A: The RIC de­ter­mines an al­lowed rev­enue re­quire­ment and there­after the over­all al­lo­ca­tion at­trib­ut­able to the broad cus­tomer class. Start­ing tar­iffs were set for the first year of the reg­u­la­to­ry pe­ri­od to re­cov­er that al­lowed rev­enue. The RIC’s aim is to un­wind cross-sub­si­dies so that by the end of the pe­ri­od, all class­es ful­ly re­cov­er their re­spec­tive cost-to-serve.

Q: Will the X-fac­tor and/or RPI stay con­stant through­out the five-year pe­ri­od (PRE2)?

A: The X-fac­tor of 1.3 per cent will stay con­stant through­out PRE2. It does not mat­ter if the RPI ex­ceeds the RIC’s as­sump­tion. The in­crease in the al­lowed Rev­enue Re­quire­ment is capped at 6 per cent year on year.

Q: Did the RIC as­sume in its cal­cu­la­tions that the price elas­tic­i­ty of de­mand of elec­tric­i­ty in T&T is per­fect­ly in­elas­tic?
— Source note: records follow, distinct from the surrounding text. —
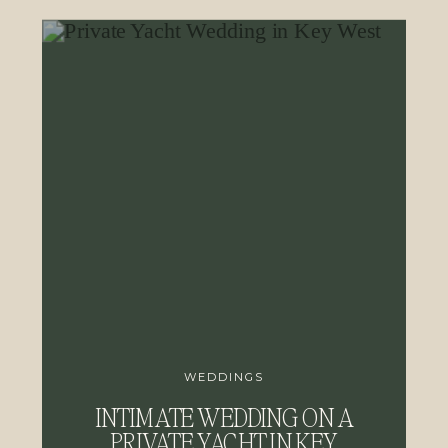
WEDDINGS
INTIMATE WEDDING ON A
PRIVATE YACHT IN KEY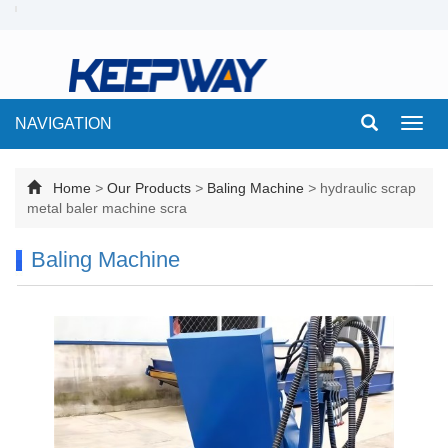
NAVIGATION
Toggl
navig
Home
>
Our Products
>
Baling Machine
>
hydraulic scrap
metal baler machine scra
Baling Machine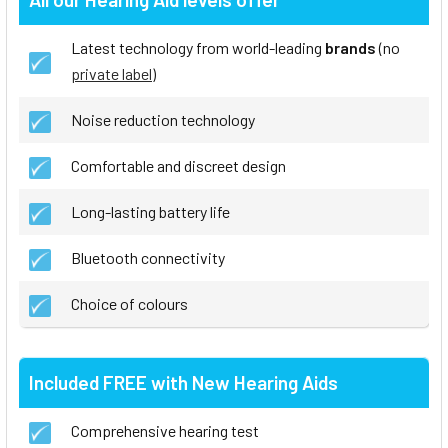
Latest technology from world-leading
brands
(no
private label
)
Noise reduction technology
Comfortable and discreet design
Long-lasting battery life
Bluetooth connectivity
Choice of colours
Included FREE with New Hearing Aids
Comprehensive hearing test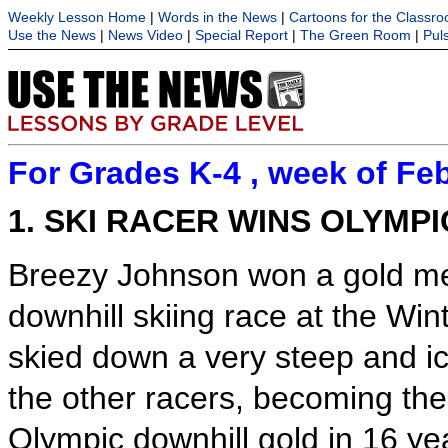
Weekly Lesson Home
|
Words in the News
|
Cartoons for the Classr
Use the News
|
News Video
|
Special Report
|
The Green Room
|
Pul
For Grades K-4 , week of Feb
1. SKI RACER WINS OLYMP
Breezy Johnson won a gold m
downhill skiing race at the Win
skied down a very steep and ic
the other racers, becoming the 
Olympic downhill gold in 16 y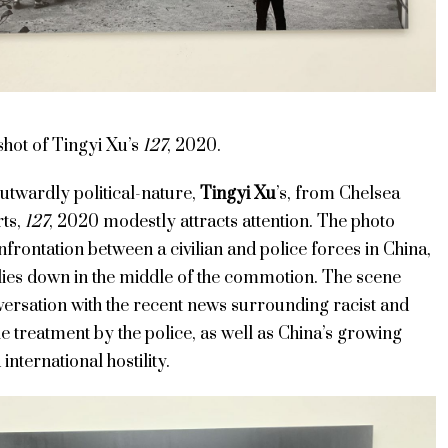
 shot of
Tingyi Xu’s
127
, 2020.
utwardly political-nature,
Tingyi Xu
’s, from Chelsea
ts,
127
, 2020 modestly attracts attention. The photo
nfrontation between a civilian and police forces in China,
 lies down in the middle of the commotion. The scene
versation with the recent news surrounding racist and
 treatment by the police, as well as China’s growing
 international hostility.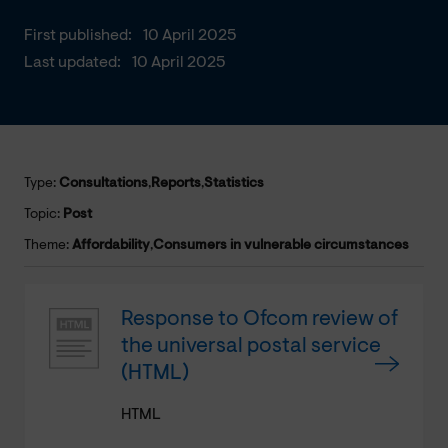
First published:
10 April 2025
Last updated:
10 April 2025
Type:
Consultations
,
Reports
,
Statistics
Topic:
Post
Theme:
Affordability
,
Consumers in vulnerable circumstances
Response to Ofcom review of
the universal postal service
(HTML)
HTML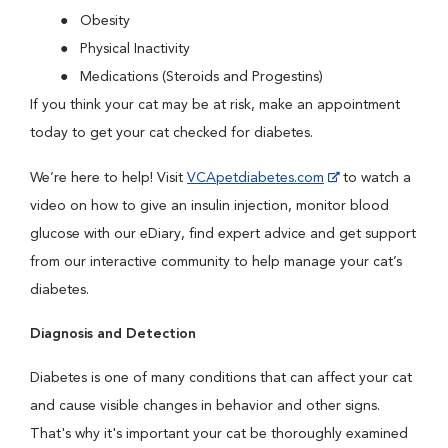
Obesity
Physical Inactivity
Medications (Steroids and Progestins)
If you think your cat may be at risk, make an appointment
today to get your cat checked for diabetes.
We’re here to help! Visit
VCApetdiabetes.com
to watch a
video on how to give an insulin injection, monitor blood
glucose with our eDiary, find expert advice and get support
from our interactive community to help manage your cat’s
diabetes.
Diagnosis and Detection
Diabetes is one of many conditions that can affect your cat
and cause visible changes in behavior and other signs.
That's why it's important your cat be thoroughly examined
A: The RIC did not pro­vide an an­swer.

Dis­claimer: Util­i­ty bill cost pro­jec­tions for spe­cif­ic month­ly kWh con­sump­tion by 2028 are pure­ly pre­dic­tive. Guardian Me­dia rec­og­nizes that these fore­casts may di­verge sub­stan­tial­ly from the ac­tu­al out­come in 2028, in­clud­ing po­ten­tial per­cent­age in­creas­es be­yond the "high con­fi­dence” in­ter­val.